## Exercise brief
Find out how many lines of the listing below include "growth" and report only that number.

## Raw data

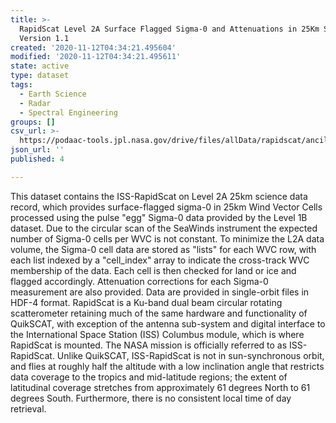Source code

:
 ```yaml
---
title: >-
  RapidScat Level 2A Surface Flagged Sigma-0 and Attenuations in 25Km Swath Grid
  Version 1.1
created: '2020-11-12T04:34:21.495604'
modified: '2020-11-12T04:34:21.495611'
state: active
type: dataset
tags:
  - Earth Science
  - Radar
  - Spectral Engineering
groups: []
csv_url: >-
  https://podaac-tools.jpl.nasa.gov/drive/files/allData/rapidscat/ancillary/revtime.csv
json_url: ''
published: 4

---
```

This dataset contains the ISS-RapidScat on Level 2A 25km science data record, which provides surface-flagged sigma-0 in 25km Wind Vector Cells processed using the pulse "egg" Sigma-0 data provided by the Level 1B dataset. Due to the circular scan of the SeaWinds instrument the expected number of Sigma-0 cells per WVC is not constant. To minimize the L2A data volume, the Sigma-0 cell data are stored as "lists" for each WVC row, with each list indexed by a "cell_index" array to indicate the cross-track WVC membership of the data. Each cell is then checked for land or ice and flagged accordingly. Attenuation corrections for each Sigma-0 measurement are also provided. Data are provided in single-orbit files in HDF-4 format. RapidScat is a Ku-band dual beam circular rotating scatterometer retaining much of the same hardware and functionality of QuikSCAT, with exception of the antenna sub-system and digital interface to the International Space Station (ISS) Columbus module, which is where RapidScat is mounted. The NASA mission is officially referred to as ISS-RapidScat. Unlike QuikSCAT, ISS-RapidScat is not in sun-synchronous orbit, and flies at roughly half the altitude with a low inclination angle that restricts data coverage to the tropics and mid-latitude regions; the extent of latitudinal coverage stretches from approximately 61 degrees North to 61 degrees South. Furthermore, there is no consistent local time of day retrieval.
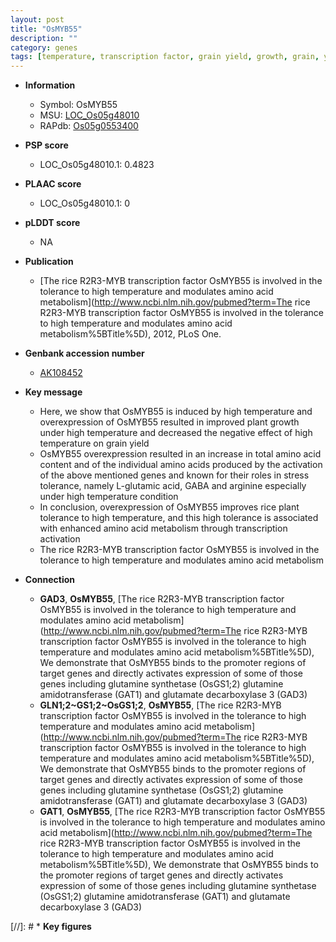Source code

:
 ```yaml
---
layout: post
title: "OsMYB55"
description: ""
category: genes
tags: [temperature, transcription factor, grain yield, growth, grain, yield]
---
```


* **Information**  
    + Symbol: OsMYB55  
    + MSU: [LOC_Os05g48010](http://rice.plantbiology.msu.edu/cgi-bin/ORF_infopage.cgi?orf=LOC_Os05g48010)  
    + RAPdb: [Os05g0553400](http://rapdb.dna.affrc.go.jp/viewer/gbrowse_details/irgsp1?name=Os05g0553400)  

* **PSP score**  
    + LOC_Os05g48010.1: 0.4823 

* **PLAAC score**  
    + LOC_Os05g48010.1: 0 

* **pLDDT score**
    + NA


* **Publication**  
    + [The rice R2R3-MYB transcription factor OsMYB55 is involved in the tolerance to high temperature and modulates amino acid metabolism](http://www.ncbi.nlm.nih.gov/pubmed?term=The rice R2R3-MYB transcription factor OsMYB55 is involved in the tolerance to high temperature and modulates amino acid metabolism%5BTitle%5D), 2012, PLoS One.

* **Genbank accession number**  
    + [AK108452](http://www.ncbi.nlm.nih.gov/nuccore/AK108452)

* **Key message**  
    + Here, we show that OsMYB55 is induced by high temperature and overexpression of OsMYB55 resulted in improved plant growth under high temperature and decreased the negative effect of high temperature on grain yield
    + OsMYB55 overexpression resulted in an increase in total amino acid content and of the individual amino acids produced by the activation of the above mentioned genes and known for their roles in stress tolerance, namely L-glutamic acid, GABA and arginine especially under high temperature condition
    + In conclusion, overexpression of OsMYB55 improves rice plant tolerance to high temperature, and this high tolerance is associated with enhanced amino acid metabolism through transcription activation
    + The rice R2R3-MYB transcription factor OsMYB55 is involved in the tolerance to high temperature and modulates amino acid metabolism

* **Connection**  
    + __GAD3__, __OsMYB55__, [The rice R2R3-MYB transcription factor OsMYB55 is involved in the tolerance to high temperature and modulates amino acid metabolism](http://www.ncbi.nlm.nih.gov/pubmed?term=The rice R2R3-MYB transcription factor OsMYB55 is involved in the tolerance to high temperature and modulates amino acid metabolism%5BTitle%5D), We demonstrate that OsMYB55 binds to the promoter regions of target genes and directly activates expression of some of those genes including glutamine synthetase (OsGS1;2) glutamine amidotransferase (GAT1) and glutamate decarboxylase 3 (GAD3)
    + __GLN1;2~GS1;2~OsGS1;2__, __OsMYB55__, [The rice R2R3-MYB transcription factor OsMYB55 is involved in the tolerance to high temperature and modulates amino acid metabolism](http://www.ncbi.nlm.nih.gov/pubmed?term=The rice R2R3-MYB transcription factor OsMYB55 is involved in the tolerance to high temperature and modulates amino acid metabolism%5BTitle%5D), We demonstrate that OsMYB55 binds to the promoter regions of target genes and directly activates expression of some of those genes including glutamine synthetase (OsGS1;2) glutamine amidotransferase (GAT1) and glutamate decarboxylase 3 (GAD3)
    + __GAT1__, __OsMYB55__, [The rice R2R3-MYB transcription factor OsMYB55 is involved in the tolerance to high temperature and modulates amino acid metabolism](http://www.ncbi.nlm.nih.gov/pubmed?term=The rice R2R3-MYB transcription factor OsMYB55 is involved in the tolerance to high temperature and modulates amino acid metabolism%5BTitle%5D), We demonstrate that OsMYB55 binds to the promoter regions of target genes and directly activates expression of some of those genes including glutamine synthetase (OsGS1;2) glutamine amidotransferase (GAT1) and glutamate decarboxylase 3 (GAD3)

[//]: # * **Key figures**  


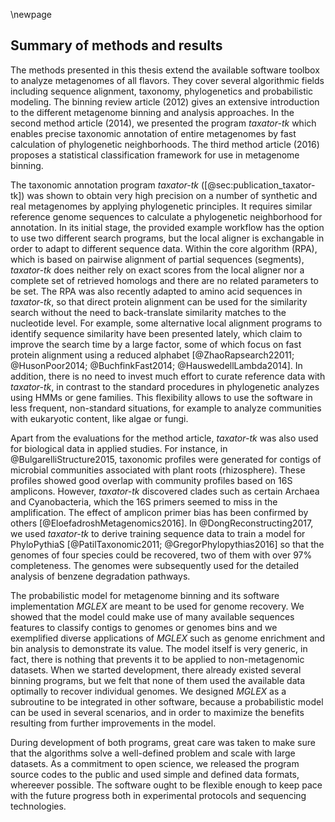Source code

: \newpage

## Summary of methods and results

The methods presented in this thesis extend the available software toolbox to analyze metagenomes of all flavors. They cover several algorithmic fields including sequence alignment, taxonomy, phylogenetics and probabilistic modeling. The binning review article (2012) gives an extensive introduction to the different metagenome binning and analysis approaches. In the second method article (2014), we presented the program *taxator-tk* which enables precise taxonomic annotation of entire metagenomes by fast calculation of phylogenetic neighborhoods. The third method article (2016) proposes a statistical classification framework for use in metagenome binning.

The taxonomic annotation program *taxator-tk* ([@sec:publication_taxator-tk]) was shown to obtain very high precision on a number of synthetic and real metagenomes by applying phylogenetic principles. It requires similar reference genome sequences to calculate a phylogenetic neighborhood for annotation. In its initial stage, the provided example workflow has the option to use two different search programs, but the local aligner is exchangable in order to adapt to different sequence data. Within the core algorithm (RPA), which is based on pairwise alignment of partial sequences (segments), *taxator-tk* does neither rely on exact scores from the local aligner nor a complete set of retrieved homologs and there are no related parameters to be set. The RPA was also recently adapted to amino acid sequences in *taxator-tk*, so that direct protein alignment can be used for the similarity search without the need to back-translate similarity matches to the nucleotide level. For example, some alternative local alignment programs to identify sequence similarity have been presented lately, which claim to improve the search time by a large factor, some of which focus on fast protein alignment using a reduced alphabet [@ZhaoRapsearch22011; @HusonPoor2014; @BuchfinkFast2014; @HauswedellLambda2014]. In addition, there is no need to invest much effort to curate reference data with *taxator-tk*, in contrast to the standard procedures in phylogenetic analyzes using HMMs or gene families. This flexibility allows to use the software in less frequent, non-standard situations, for example to analyze communities with eukaryotic content, like algae or fungi.

Apart from the evaluations for the method article, *taxator-tk* was also used for biological data in applied studies. For instance, in @BulgarelliStructure2015, taxonomic profiles were generated for contigs of microbial communities associated with plant roots (rhizosphere). These profiles showed good overlap with community profiles based on 16S amplicons. However, *taxator-tk* discovered clades such as certain Archaea and Cyanobacteria, which the 16S primers seemed to miss in the amplification. The effect of amplicon primer bias has been confirmed by others [@EloefadroshMetagenomics2016]. In @DongReconstructing2017, we used *taxator-tk* to derive training sequence data to train a model for PhyloPythiaS [@PatilTaxonomic2011; @GregorPhylopythias2016] so that the genomes of four species could be recovered, two of them with over 97% completeness. The genomes were subsequently used for the detailed analysis of benzene degradation pathways.

The probabilistic model for metagenome binning and its software implementation *MGLEX* are meant to be used for genome recovery. We showed that the model could make use of many available sequences features to classify contigs to genomes or genomes bins and we exemplified diverse applications of *MGLEX* such as genome enrichment and bin analysis to demonstrate its value. The model itself is very generic, in fact, there is nothing that prevents it to be applied to non-metagenomic datasets. When we started development, there already existed several binning programs, but we felt that none of them used the available data optimally to recover individual genomes. We designed *MGLEX* as a subroutine to be integrated in other software, because a probabilistic model can be used in several scenarios, and in order to maximize the benefits resulting from further improvements in the model.

During development of both programs, great care was taken to make sure that the algorithms solve a well-defined problem and scale with large datasets. As a commitment to open science, we released the program source codes to the public and used simple and defined data formats, whereever possible. The software ought to be flexible enough to keep pace with the future progress both in experimental protocols and sequencing technologies.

## Result
2